The match of the century

Billed as “The Match of the Century,” it wasn’t cricket or football, and certainly wasn’t baseball. It was chess, playing for the World Championship in a gripping Cold War encounter that pitted a Soviet grandmaster against an American one. The final, deciding, 21st game of the contest took place on September 1st, 1972.

The match was held at Reykjavik in Iceland in the full glare of international publicity. The results of the games were covered in news bulletins around the world, with chess experts dissecting and explaining each day’s play. Chess had never received so much excited interest, and perhaps never would again. It was a clash of ideologies and personalities as well as of grandmasters.

Bobby Fischer, the American, was volatile, eccentric and unorthodox. Boris Spassky, the Russian world champion defending his title, was noted for his calm strategic play livened by a fighting spirit. To qualify in the candidates’ tournament, Fischer had demolished two grandmasters with 6-0 scores, something never seen before.

Fischer lost the first game, playing a Nimzo-Indian defence, but handling the middle game clumsily. He seemed unsettled. He didn’t show at all for Game 2, and lost by default. At 2-0 down, it seemed he must lose the match, and considered leaving, but a phone call from Henry Kissinger, US Secretary of State, persuaded him to stay. He came out fighting, and beat Spassky in Game 3 with a Modern Bernoni defence. After a Game 4 draw, Fischer easily won Game 5 with a Nimzo-Indian defence and Game 6 with a Queen’s Gambit Declined Tartakower defence.

At this point the Spassky team suggested that their man was being disoriented by gases planted in his chair, and demanded it be taken apart and examined. Nothing was found except a dead fly, but when one of them sarcastically suggested a post mortem on it, he was recalled to Moscow. Meanwhile Fischer stormed ahead, winning Games 8 and 10, and drawing Games 7 and 9.

Fischer was an aggressive player and never liked agreed draws. Indeed, he’d publicly accused the Soviets of rigging international chess rankings by agreeing easy draws with each other. He’d criticized the match format for awarding victory to the first player to score 12.5, but given the rules, he now played to them, drawing Games 14-20 to capitalize on his lead. After the first game, Spassky only won one more, Game 11, plus the forfeit Game 2.

When Fischer played Alekhine’s Defence and won in Game 13, it sent ripples worldwide. It was so unorthodox that virtually nobody played it. I usually did, though, revelling in its unorthodoxy as a defence against a king’s pawn opening. When Spassky resigned without resuming play in Game 21, Fischer reached 12.5 and won the match to become world champion. Spassky had 3 wins, including the forfeit, Fischer had 7, and there were 11 draws.

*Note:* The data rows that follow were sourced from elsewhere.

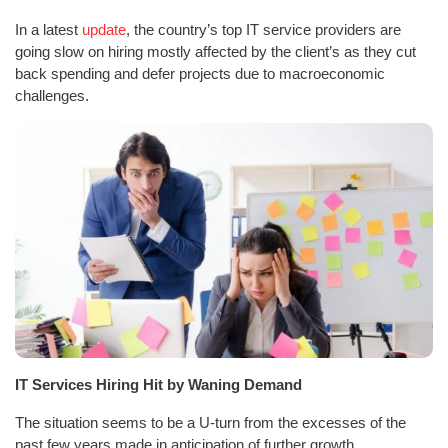
In a latest
update
, the country’s top IT service providers are
going slow on hiring mostly affected by the client’s as they cut
back spending and defer projects due to macroeconomic
challenges.
IT Services Hiring Hit by Waning Demand
The situation seems to be a U-turn from the excesses of the
past few years made in anticipation of further growth.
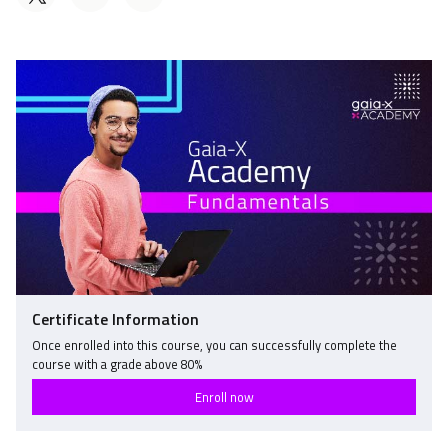
a
someone
Tweet
Linkedin
to
that
message
say
you've
to
you've
enrolled
say
enrolled
in
you've
in
this
enrolled
this
course
in
course
this
course
Certificate Information
Once enrolled into this course, you can successfully complete the
course with a grade above
80
%
Enroll now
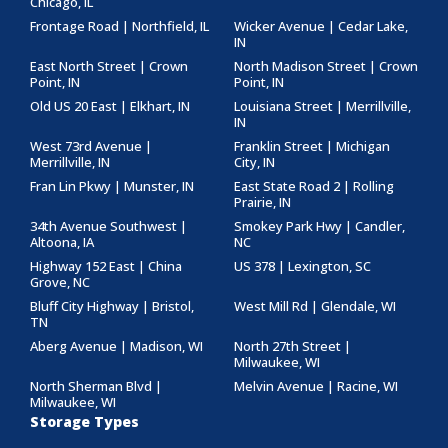
Chicago, IL
Frontage Road | Northfield, IL
Wicker Avenue | Cedar Lake,
IN
East North Street | Crown
North Madison Street | Crown
Point, IN
Point, IN
Old US 20 East | Elkhart, IN
Louisiana Street | Merrillville,
IN
West 73rd Avenue |
Franklin Street | Michigan
Merrillville, IN
City, IN
Fran Lin Pkwy | Munster, IN
East State Road 2 | Rolling
Prairie, IN
34th Avenue Southwest |
Smokey Park Hwy | Candler,
Altoona, IA
NC
Highway 152 East | China
US 378 | Lexington, SC
Grove, NC
Bluff City Highway | Bristol,
West Mill Rd | Glendale, WI
TN
Aberg Avenue | Madison, WI
North 27th Street |
Milwaukee, WI
North Sherman Blvd |
Melvin Avenue | Racine, WI
Milwaukee, WI
Storage Types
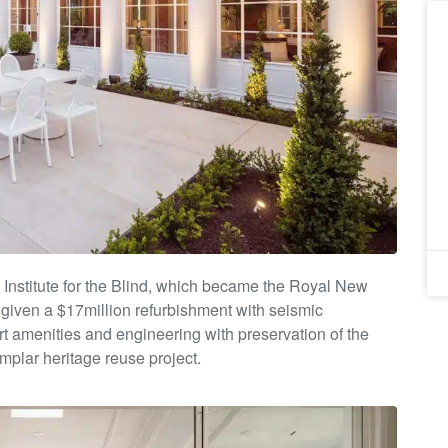
Institute
for the Blind, which became the Royal New
given a $17million
refurbishment with seismic
art amenities and engineering with
preservation of the
mplar heritage reuse project.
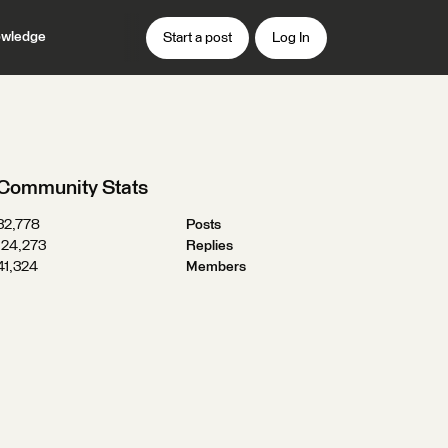
wledge
Start a post
Log In
Community Stats
32,778
Posts
124,273
Replies
41,324
Members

Fischer became a celebrity, even featuring on the cover of Sports Illustrated. Endorsement offers totalling over $5m poured in, all of which he declined. His win demoralized the Soviets. A later world champion, Gary Kasparov, was to comment:

“I think the reason you look at these matches probably was not so much the chess factor but to the political element, which was inevitable because in the Soviet Union, chess was treated by the Soviet authorities as a very important and useful ideological tool to demonstrate the intellectual superiority of the Soviet communist regime over the decadent West. That’s why the Spassky defeat [...] was treated by people on both sides of the Atlantic as a crushing moment in the midst of the Cold War.”

Dutch grandmaster Jan Timman called Fischer's victory "the story of a lonely hero who overcomes an entire empire".

Fischer became a recluse, and never defended his title. When he and Spassky staged a rematch in Yugoslavia in 1992, the US government pursued him for breaking sanctions and tried to have him extradited from Japan, but a grateful Iceland awarded him citizenship in gratitude for “putting Iceland on the map,” and he spent the rest of his life peacefully living there.

Fischer had mental issues, true, but he was a genius, one who gave the world an unprecedented thrill as he won a significant Cold War victory.